Ik ben op zoek naar een 'vriendin/partner/vrouw en dat alles in 1. Ik hoop dat ze het Geloof belangrijk vindt. Ik hoop ook dat zij mij hierin kan bijstaan. Verder heb ik een eigen bedrijf, het gaat me redelijk goed, ik hou van reizen en verder alle goede dingen die het leven te bieden heeft. Ik heb een HBO opleiding en hoop dat zij dat ook heeft. Verder zien we wel.

Groet

----------


## belovedmoslima

*Salaam Alaikom.

Ben je ook praktiserend..?*

----------


## kareem_nl

Salaam Alaikom,

ben begin dit jaar moslim geworden. Had een goede motivator, maar helaas door omstandigheden is dat geeindingd. Het is voor een nl niet gemakkelijk om praktiserend te zijn. Dat is met name de reden voor mijn zoektocht.

Kareem

----------


## zoefzoef

salaam kareem,
ik ben ook nederlandse.26 en mama van twee kids.tevens moslim en praktiserend .en geloof me het is niet zo moeilijk als het lijkt. bij deze mail ik niet direkt voor een relatie of zo maar als je vragen hebt kun je ze me altijd stellen .er zijn namelijk bepaalde dingen als nederlander lastiger in je moslim zijn dan wanneer je een moslim familie om je heen hebt.en alles op zijn tijd.ik heb in het begin ook eerst veel moeten leren voordat ik het helemaal praktiserend deed.doe het gebed bv nog steeds half arabisch,engels en nederlands om een voorbeeld te geven.moge allah je de weg leiden en ik hoor het wel.groetjes en salaam  :blij:

----------


## Hafida_25

Dus je vind opleiding belangrijk. Ik heb een MBO opleiding is dat ook voldoende? Verder ben ik lief, open eerlijk en hou ook van reizen. Geldt voor mij ook.
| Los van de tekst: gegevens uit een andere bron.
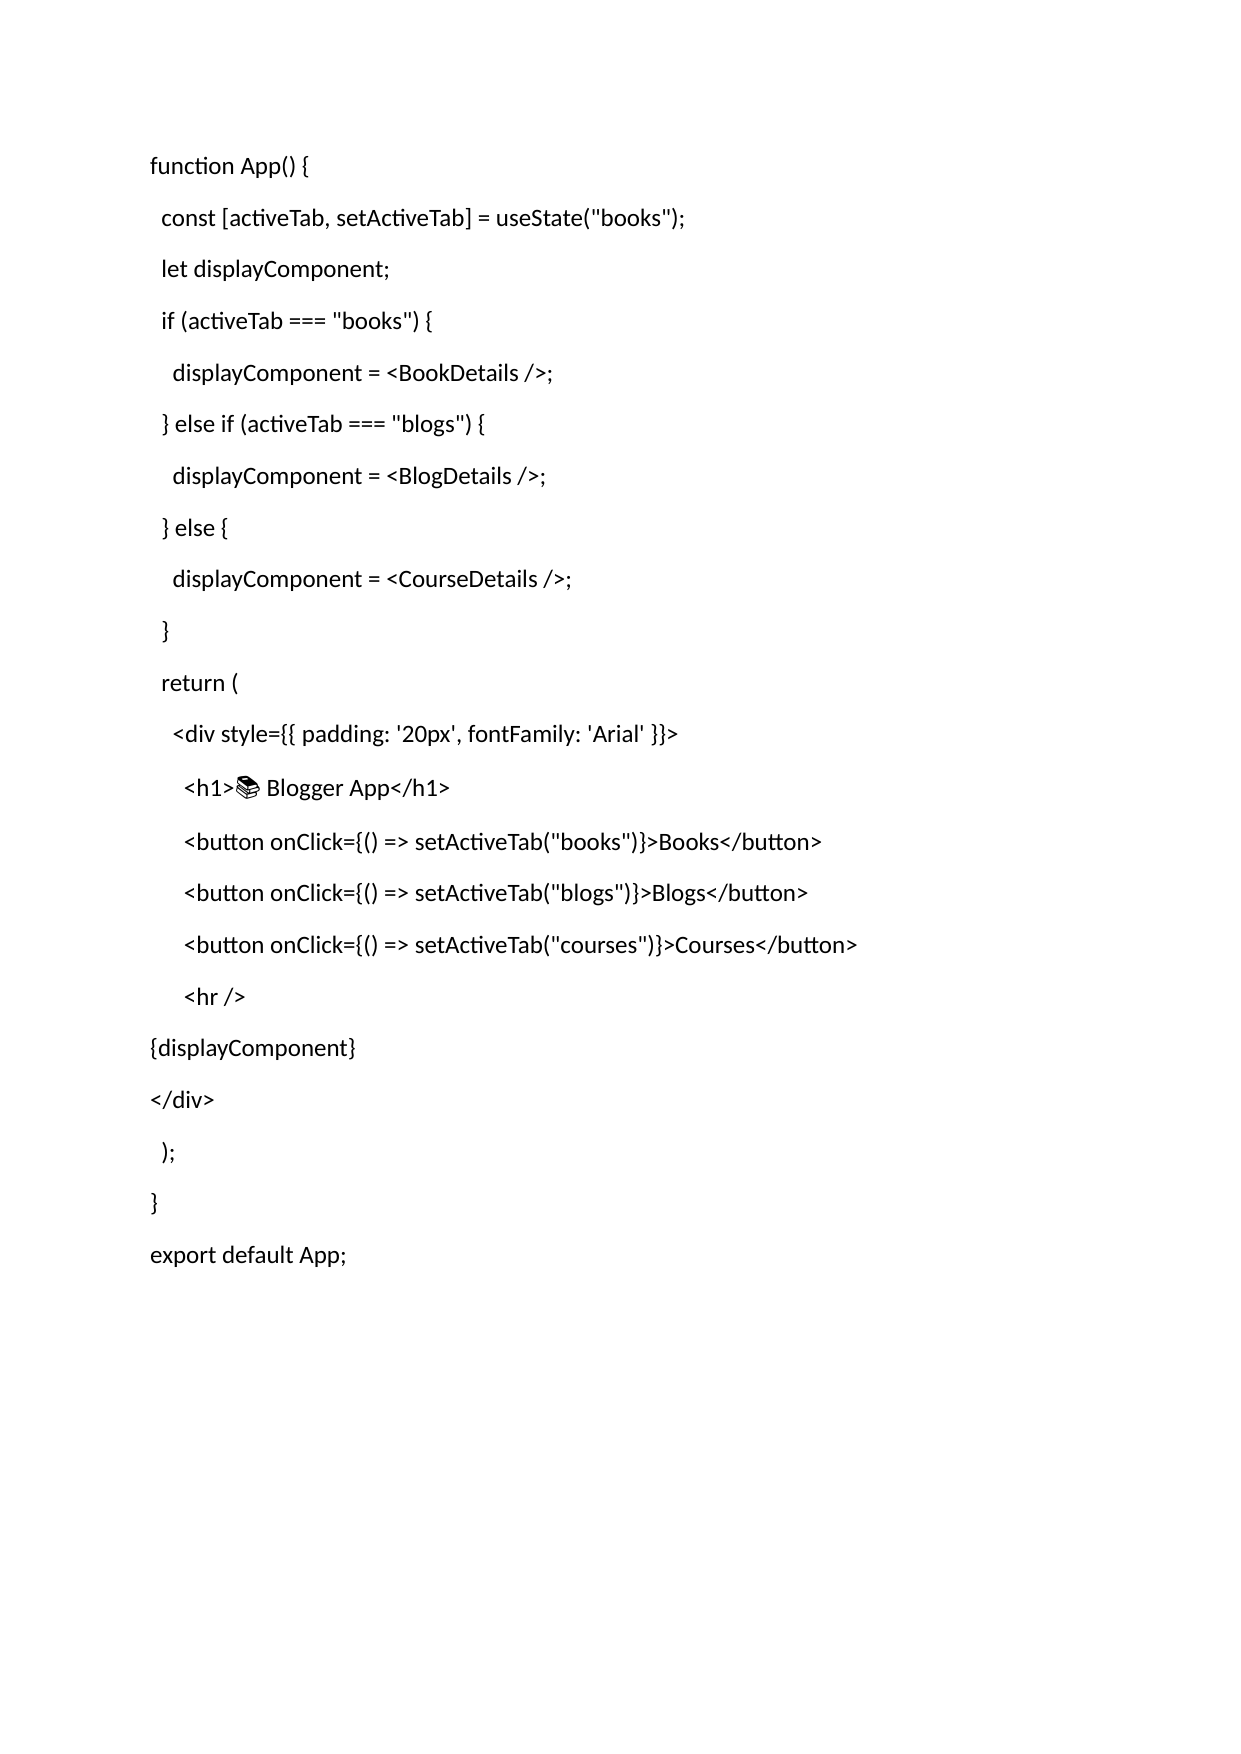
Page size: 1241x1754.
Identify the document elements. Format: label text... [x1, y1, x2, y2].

text <button onClick={() => setActiveTab("courses")}>Courses</button> [150, 929, 1090, 960]
text </div> [150, 1084, 1090, 1115]
text export default App; [150, 1239, 1090, 1270]
text let displayComponent; [150, 253, 1090, 284]
text if (activeTab === "books") { [150, 305, 1090, 336]
text <hr /> [150, 981, 1090, 1011]
text return ( [150, 667, 1090, 697]
text {displayComponent} [150, 1032, 1090, 1063]
text displayComponent = <BookDetails />; [150, 357, 1090, 387]
text } else if (activeTab === "blogs") { [150, 408, 1090, 439]
text } [150, 1187, 1090, 1218]
text ); [150, 1136, 1090, 1166]
text <button onClick={() => setActiveTab("books")}>Books</button> [150, 826, 1090, 856]
text displayComponent = <CourseDetails />; [150, 563, 1090, 594]
text const [activeTab, setActiveTab] = useState("books"); [150, 202, 1090, 232]
text } else { [150, 512, 1090, 542]
text <button onClick={() => setActiveTab("blogs")}>Blogs</button> [150, 877, 1090, 908]
text <div style={{ padding: '20px', fontFamily: 'Arial' }}> [150, 718, 1090, 749]
text function App() { [150, 150, 1090, 181]
text displayComponent = <BlogDetails />; [150, 460, 1090, 491]
text } [150, 615, 1090, 646]
text <h1>📚 Blogger App</h1> [150, 770, 1090, 804]
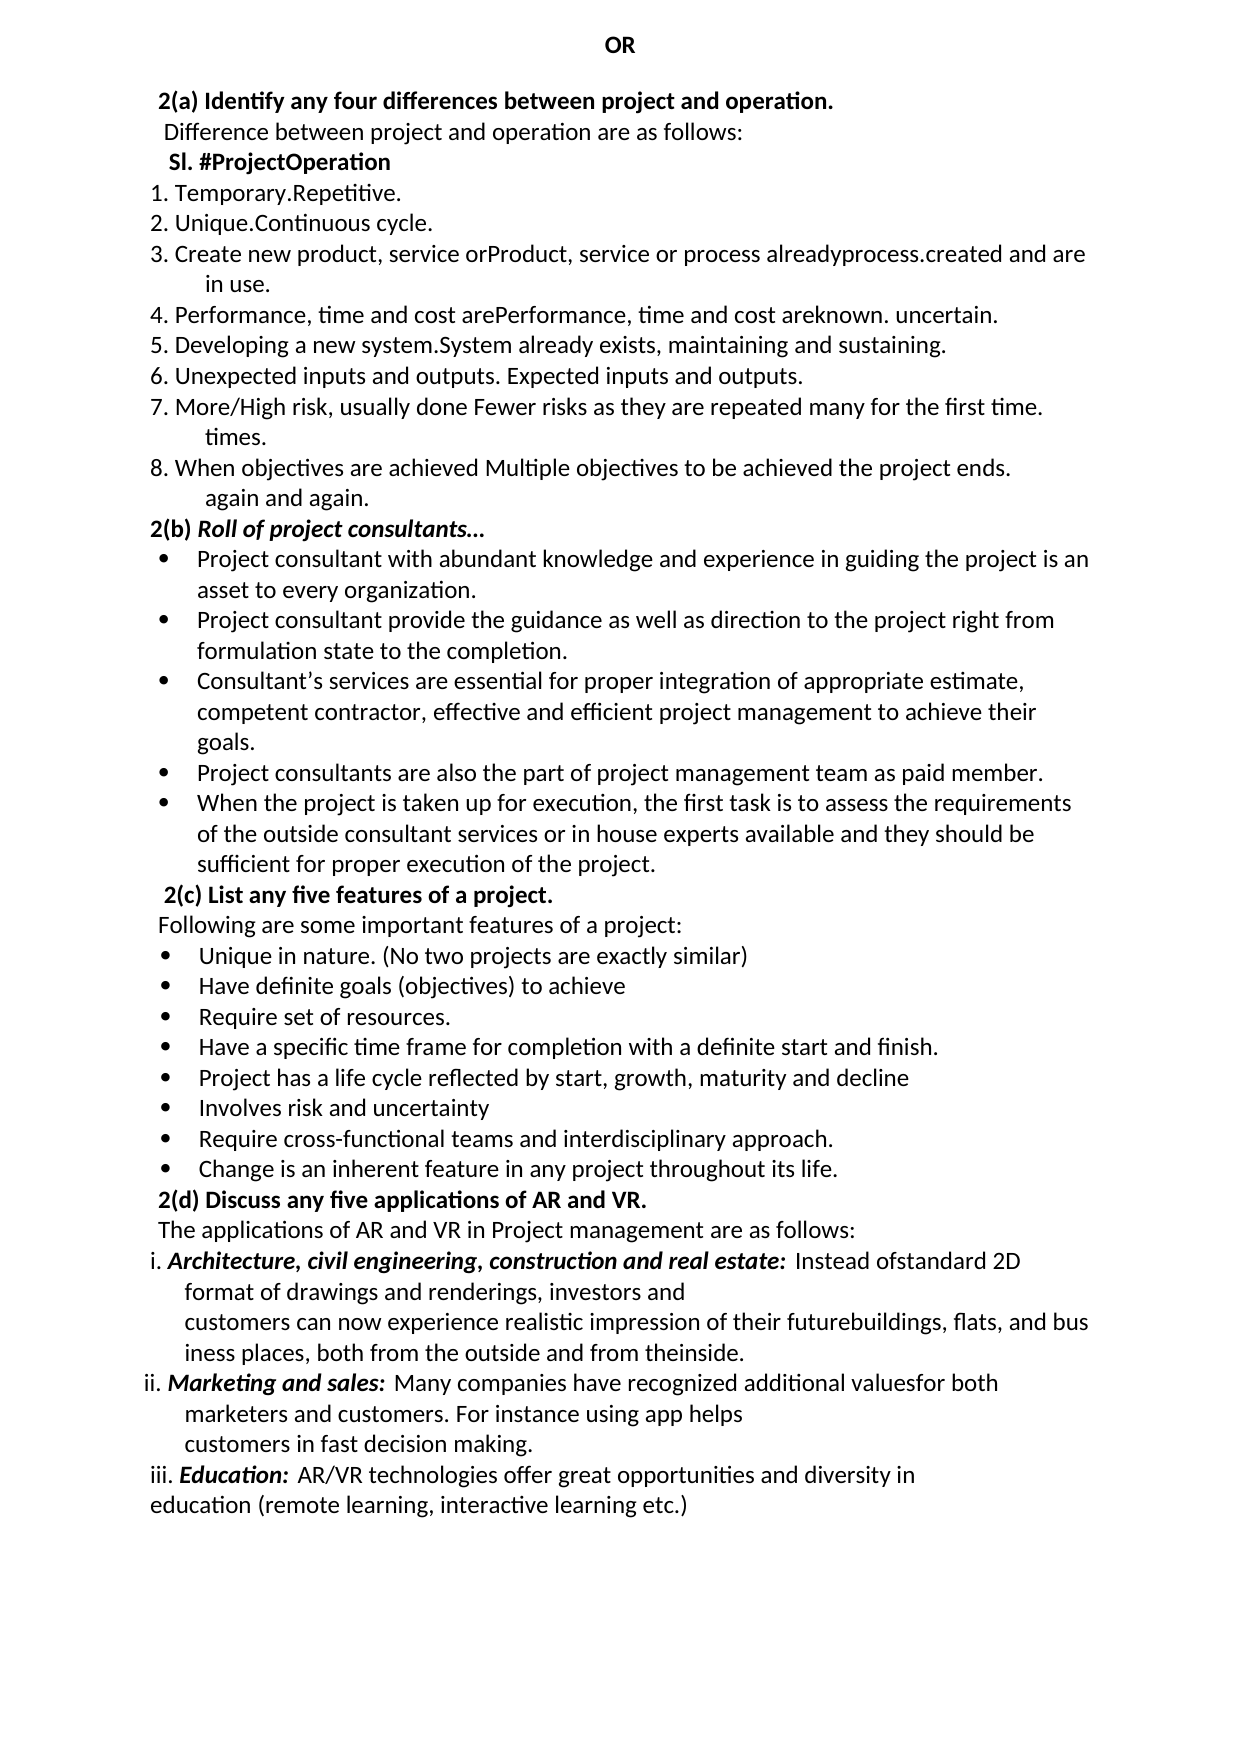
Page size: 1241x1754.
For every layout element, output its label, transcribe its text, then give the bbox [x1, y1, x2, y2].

text 7. More/High risk, usually done​ Fewer risks as they are repeated many for the first time.​times. [150, 391, 1090, 452]
list Project consultant provide the guidance as well as direction to the project right from formulation state to the completion. [159, 604, 1090, 665]
list Change is an inherent feature in any project throughout its life. [161, 1154, 1090, 1184]
list Project has a life cycle reflected by start, growth, maturity and decline [161, 1062, 1090, 1093]
text Sl. #​Project​Operation [169, 146, 1090, 177]
text The applications of AR and VR in Project management are as follows: [158, 1215, 1090, 1245]
list Project consultants are also the part of project management team as paid member. [159, 757, 1090, 787]
text ii. Marketing and sales: Many companies have recognized additional valuesfor both marketers and customers. For instance using app helps customers in fast decision making. [144, 1367, 1090, 1459]
text 2. Unique.​Continuous cycle. [150, 207, 1090, 238]
text 8. When objectives are achieved​ Multiple objectives to be achieved the project ends. again and again. [150, 452, 1090, 513]
list Have a specific time frame for completion with a definite start and finish. [161, 1032, 1090, 1062]
text 6. Unexpected inputs and outputs.​ Expected inputs and outputs. [150, 360, 1090, 391]
text i. Architecture, civil engineering, construction and real estate: Instead ofstandard 2D format of drawings and renderings, investors and customers can now experience realistic impression of their futurebuildings, flats, and business places, both from the outside and from theinside. [150, 1245, 1090, 1367]
list Require set of resources. [161, 1001, 1090, 1032]
text 4. Performance, time and cost are​Performance, time and cost areknown. uncertain. [150, 299, 1090, 329]
list When the project is taken up for execution, the first task is to assess the requirements of the outside consultant services or in house experts available and they should be sufficient for proper execution of the project. [159, 787, 1090, 879]
list Involves risk and uncertainty [161, 1093, 1090, 1123]
text 1. Temporary.​Repetitive. [150, 177, 1090, 207]
text Following are some important features of a project: [158, 909, 1090, 940]
list Project consultant with abundant knowledge and experience in guiding the project is an asset to every organization. [159, 543, 1090, 604]
text 2(a) Identify any four differences between project and operation. [158, 85, 1090, 116]
text 5. Developing a new system.​System already exists, maintaining and sustaining. [150, 329, 1090, 360]
text Difference between project and operation are as follows: [158, 116, 1090, 146]
text 3. Create new product, service or​Product, service or process alreadyprocess.​created and are in use. [150, 238, 1090, 299]
text iii. Education: AR/VR technologies offer great opportunities and diversity in education (remote learning, interactive learning etc.) [150, 1459, 1090, 1520]
text OR [150, 29, 1090, 60]
list Unique in nature. (No two projects are exactly similar) [161, 940, 1090, 971]
text 2(d) Discuss any five applications of AR and VR. [158, 1184, 1090, 1215]
list Have definite goals (objectives) to achieve [161, 971, 1090, 1001]
text 2(b) Roll of project consultants… [150, 513, 1090, 543]
text 2(c) List any five features of a project. [158, 879, 1090, 909]
list Consultant’s services are essential for proper integration of appropriate estimate, competent contractor, effective and efficient project management to achieve their goals. [159, 665, 1090, 757]
list Require cross-functional teams and interdisciplinary approach. [161, 1123, 1090, 1154]
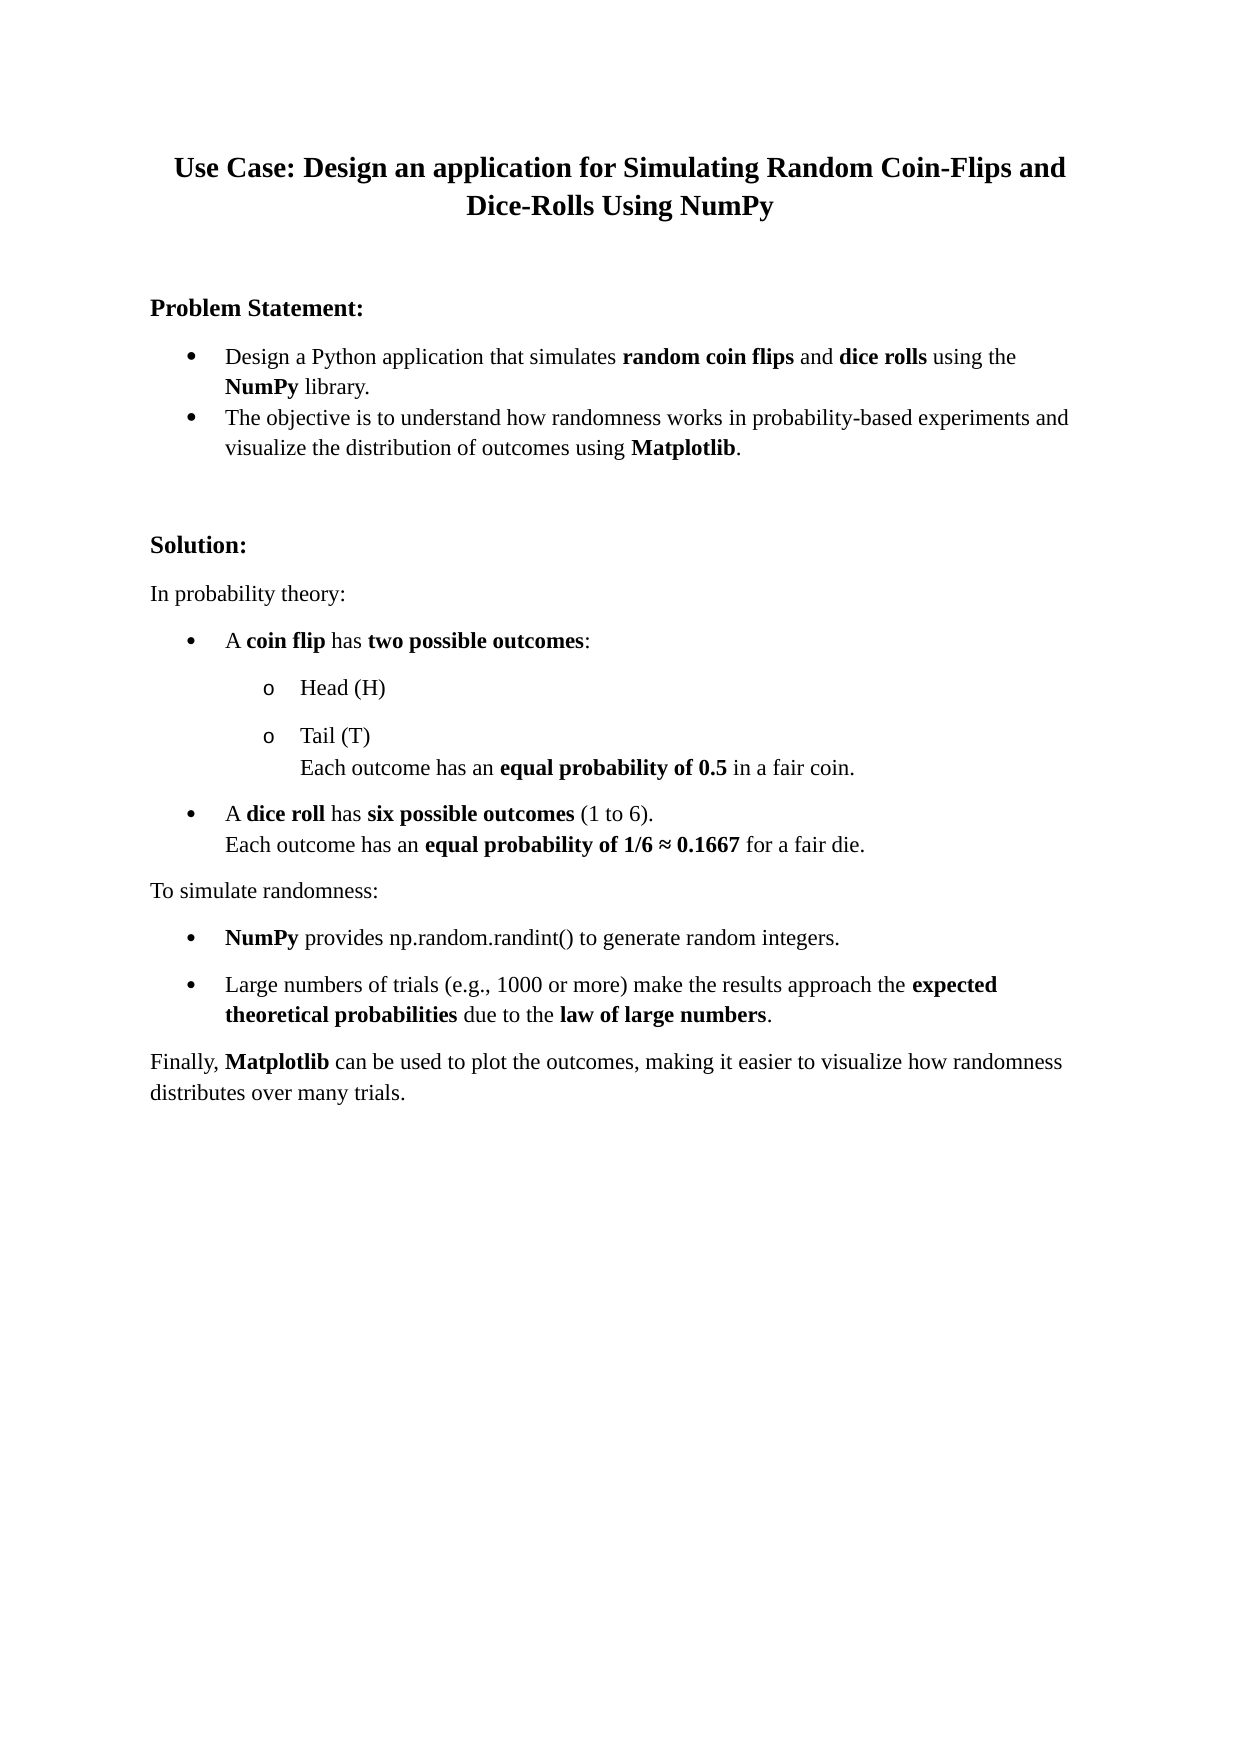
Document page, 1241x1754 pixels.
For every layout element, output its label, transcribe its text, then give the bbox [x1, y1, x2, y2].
wil je mij anders bellen mail me 

[email protected]

----------


## dunya211

selamalikom broeder

ben je nog op zoek [email protected]

zuster dan laag streepje dan 23 gewoon aan elkaar

----------


## marrowomen

Salaam ,

Ik heet karima en ben 31 jaar oud.
Ik 4 kids en ben op zoek naar een nederlandse moslim.
Ik ben van marokaans afkomst,maar ben hier geboren,
maar helaas heb ik geen hbo opleiding.


Ik geef je hierbij ook mijn e-mail adres [email protected].
Mocht je intresse hebbben dan hoor ik het insallah wel van.
Succes! 


Moge Allah ons beschermen!

----------


## moslim1979

subhanellah hoe men op en jonge springt die en eige bedreif heeft enzovoort dit is nu weert bewijs de meeste naart geld kijken stagferllah ahoedoebillah 
elmoehim

walikom salaam wr wb

----------


## isdatnounodig?

> subhanellah hoe men op en jonge springt die en eige bedreif heeft enzovoort dit is nu weert bewijs de meeste naart geld kijken stagferllah ahoedoebillah 
> elmoehim
> 
> walikom salaam wr wb


Inderdaad ja, of zij hem op de juiste weg kunnen helpen is maar de vraag. Wees maar blij dat ze niet op jou reageren :knipoog:

----------


## pretender007

salaam aleikum .

ik snap deze man niet ?eerst maakt hij indruk wat hij heeft , en daarna zoekt hij een vriendin of partner .
een vriendin kun je altijd aan de kant zetten en een vaste partner niet .
vraag wat wil je nu ?
.

----------


## isdatnounodig?

> salaam aleikum .
> 
> ik snap deze man niet ?eerst maakt hij indruk wat hij heeft , en daarna zoekt hij een vriendin of partner .
> een vriendin kun je altijd aan de kant zetten en een vaste partner niet .
> vraag wat wil je nu ?
> .


Lees goed, vriendin/partner/vrouw en dat alles in 1

----------


## lieve zuster

vraag teken zet ik hier bij .

veel succes bij het vinden, ik zou zelf nooit ben een bekeerling trouwen.

----------


## Mk.Madina

Salaam ou aleikoum warahmatou Allah wabarakatouhou !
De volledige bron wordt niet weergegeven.